Le jeune homme se rengorgea, tira une dernière fois sur sa cravate et suivit sa sœur à la salle à manger. Il y trouva sa mère et sa deuxième sœur attablées à côté de la cheminée. Sa mère, une femme délicate à la voix très douce, lui montra la chaise du doigt et sourit :
— Assieds-toi là, mon grand, Anya viendra à côté de toi et Yelena en face. Et toi, Irina, pose-moi ce livre, nous allons commencer à manger.
— N'oublie pas de retenir la page !, rigola Yvan, taquin.
Irina lui tira la langue et posa son ouvrage sur la commode. Elle avait treize ans et passait son temps à lire, ce qui avait parfois le don d'exaspérer les autres membres de la famille. « Les Misérables, rien que ça ! », songea Yvan en lisant le titre du livre. Irina passa une de ses longues mèches brunes, qu'elle avait héritées de sa mère, derrière son oreille et posa son regard bleu sur son frère :
— Alors Yvan on va faire de la grimpe avec tes amis demain ? demanda-t-elle.
« Mes amis ». Cette idée plut tout de suite à Yvan. Il s'apprêtait à répondre lorsqu'une voix claque dans son dos :
— Des amis ! Bien joué, fiston ! N'y aurait-il pas quelques amies aussi dans le lot, hein, Casanova?

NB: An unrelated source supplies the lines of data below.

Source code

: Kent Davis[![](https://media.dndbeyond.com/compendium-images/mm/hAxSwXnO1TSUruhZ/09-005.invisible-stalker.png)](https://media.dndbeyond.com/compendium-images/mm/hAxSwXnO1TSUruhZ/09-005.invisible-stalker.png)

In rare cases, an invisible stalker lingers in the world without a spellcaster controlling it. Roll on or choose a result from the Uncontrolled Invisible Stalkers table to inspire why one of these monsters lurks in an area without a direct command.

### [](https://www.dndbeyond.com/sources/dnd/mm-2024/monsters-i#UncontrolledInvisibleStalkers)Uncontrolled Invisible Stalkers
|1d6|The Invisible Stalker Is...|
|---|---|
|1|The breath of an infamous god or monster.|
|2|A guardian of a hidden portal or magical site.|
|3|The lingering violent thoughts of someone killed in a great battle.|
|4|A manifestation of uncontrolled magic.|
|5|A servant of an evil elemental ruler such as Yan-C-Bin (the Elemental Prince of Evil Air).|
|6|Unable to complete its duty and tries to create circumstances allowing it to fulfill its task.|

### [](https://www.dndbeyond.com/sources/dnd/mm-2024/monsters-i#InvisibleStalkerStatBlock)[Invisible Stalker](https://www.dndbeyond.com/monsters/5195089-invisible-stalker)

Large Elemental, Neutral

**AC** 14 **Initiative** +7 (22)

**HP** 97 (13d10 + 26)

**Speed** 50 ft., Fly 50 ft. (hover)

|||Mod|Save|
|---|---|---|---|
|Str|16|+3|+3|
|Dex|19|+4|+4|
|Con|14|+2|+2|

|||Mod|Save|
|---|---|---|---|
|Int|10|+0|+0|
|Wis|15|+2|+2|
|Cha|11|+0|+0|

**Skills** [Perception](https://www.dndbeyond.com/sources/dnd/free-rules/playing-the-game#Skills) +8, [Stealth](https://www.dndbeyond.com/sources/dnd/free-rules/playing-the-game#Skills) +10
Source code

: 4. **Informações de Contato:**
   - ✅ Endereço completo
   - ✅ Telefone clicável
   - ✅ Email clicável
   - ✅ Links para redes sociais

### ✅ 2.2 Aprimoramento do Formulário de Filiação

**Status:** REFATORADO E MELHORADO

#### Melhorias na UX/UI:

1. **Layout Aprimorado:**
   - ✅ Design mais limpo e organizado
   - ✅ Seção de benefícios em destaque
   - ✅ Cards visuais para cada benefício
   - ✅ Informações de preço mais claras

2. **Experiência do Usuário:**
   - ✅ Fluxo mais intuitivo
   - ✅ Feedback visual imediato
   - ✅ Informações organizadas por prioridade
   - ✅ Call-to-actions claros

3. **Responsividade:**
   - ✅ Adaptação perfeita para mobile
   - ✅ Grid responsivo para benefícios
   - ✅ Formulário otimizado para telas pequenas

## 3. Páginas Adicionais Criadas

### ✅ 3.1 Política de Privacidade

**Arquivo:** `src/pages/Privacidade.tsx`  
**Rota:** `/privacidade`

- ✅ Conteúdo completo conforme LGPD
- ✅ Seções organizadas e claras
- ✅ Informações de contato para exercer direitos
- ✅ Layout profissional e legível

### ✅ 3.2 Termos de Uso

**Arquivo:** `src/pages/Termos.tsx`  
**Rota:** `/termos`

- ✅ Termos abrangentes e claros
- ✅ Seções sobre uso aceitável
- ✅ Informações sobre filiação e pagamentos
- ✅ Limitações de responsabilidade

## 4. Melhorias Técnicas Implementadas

« Oh non, pas maintenant ! ». Le jeune homme se figea sur sa chaise alors que son père entrait dans la pièce. Igor Doumanovsky était un homme grand et fort, taillé comme un ours, aux épais cheveux blonds assortis à une belle moustache, qui semblait prendre un malin plaisir à tout contrôler et à être au courant de tout. Il attendait de toute évidence une réponse, mais Yvan était incapable de la lui donner. « Non, je ne suis pas Casanova, papa ! Je veux juste que tu me fiches la paix. » Mais il n'osa pas dire tout ce qu'il avait en tête et se contenta de marmonner :
— Non, pas vraiment...
— Oh quel petit cachottier, il y en a trop et tu ne veux pas paraître trop séducteur, fiston, c'est cela ? Tel père, tel fils !, clama joyeusement son père à qui voulait l'entendre.
Yvan jeta un regard suppliant à sa mère, mais avant qu'elle puisse le voir, la porte de la salle à manger s'ouvrit d'un coup. Yelena aimait soigner ses entrées. Elle s'approcha de la table à grandes enjambées et s'assit en face du jeune blond. Elle regarda autour d'elle et, sans se soucier le moins du monde de la discussion qu'elle venait d'interrompre, demanda :
— Bon, qu'est-ce qu'on mange ?
Yelena ressemblait énormément à sa mère avec ses longs cheveux brun foncé et ses yeux bleu pervenche, mais en revanche elle tenait son caractère de son père. C'est sans doute pour cette raison que c'était celle de ses trois soeurs avec qui Yvan s'entendait le moins bien.
— Nous mangeons en entrée des filets de perche et du poulet fermier pour la suite, annonça leur mère.
— Ah, bien, ça nous laissera amplement le temps de discuter, dit Igor en lançant un clin d'œil à son fils.
« Et c'est reparti pour un tour », pensa le jeune Russe.